GT: Hard-liners are advocating treating China as an enemy, containing China's development in the field including economy, technology and others. Where will this lead bilateral relations in the coming years? Are the moderate and rational voices able to help bring the bilateral relations back on healthy track?
Firestein: There is today in the US a fight for the heart and soul of the US-China relationship. The number of people in the US who see and frame China as an enemy of the US and who truly shape discourse on this topic is actually very small, but the voices of these individuals are loud; and in the McCarthyist atmosphere in which we find ourselves in the US, relatively few people on the moderate, for example, pro-engagement, side of the debate have been willing to take what they see as the risk of speaking out publicly and throatily calling out the inanity and self-destructiveness of the current US administration's specific policies toward China. This dynamic skews perceptions of US public opinion. It makes the "China-is-the-enemy" crowd look larger than it really is and the more moderate "we-need-to-work-with-China" crowd appear smaller than it actually is.

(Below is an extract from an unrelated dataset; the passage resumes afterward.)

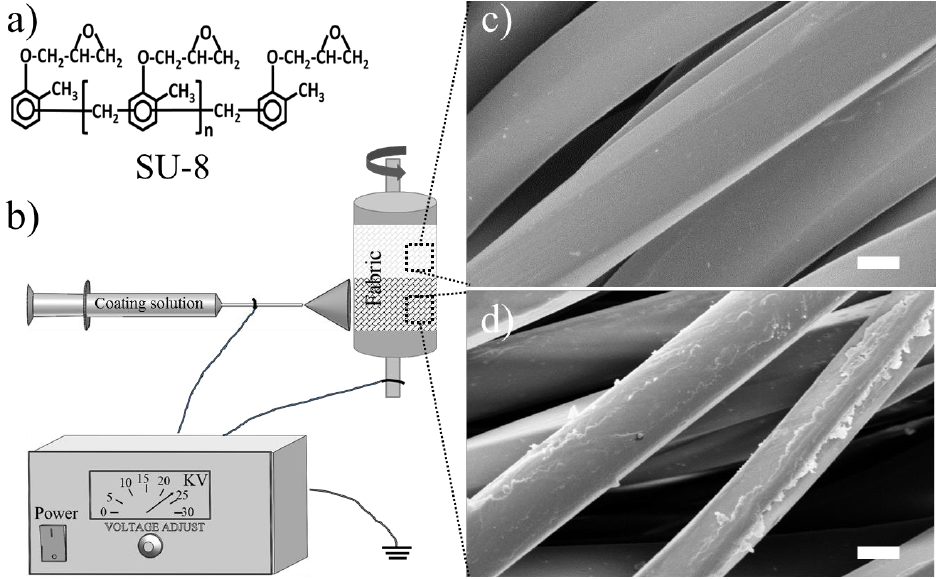
Figure 1. ( a ) Chemical structure of SU-8; ( b ) Schematic of apparatus for one-side electro-spraying treatment of fabric; ( c , d ) SEM images of the ( c ) NaOH pre-treated and ( d ) electrosprayed polyester fabric (scale bar, 10 μm).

What is therefore often lost in the assessment of the US mood on China is that the majority of the US people do not think of or frame China as an enemy. Rather, there is a "silent majority" in the US that continues to see China as a vital stakeholder in US future and an indispensable partner of the US across a range of issues, including trade, above all.
Among the important US constituencies that believe that the Trump administration is dangerously off-course in its approach to China is the US business community. As the damage from Trump's counterproductive and self-destructive policies becomes more evident and palpable to greater numbers of Americans, the terms of the US "China debate" are going to shift and the voices of moderation will begin to carry more weight.
The solution to the trade war is not economic; it's political. And I believe that the US political process will deliver that solution in 2020, one way or the other. Whether or not Trump wins reelection, the trade war will end in 2020. And over time, some level of normalcy will be restored to the relationship - not out of altruism on either side, but because of necessity, and perhaps more to the point, because people on both sides demand it.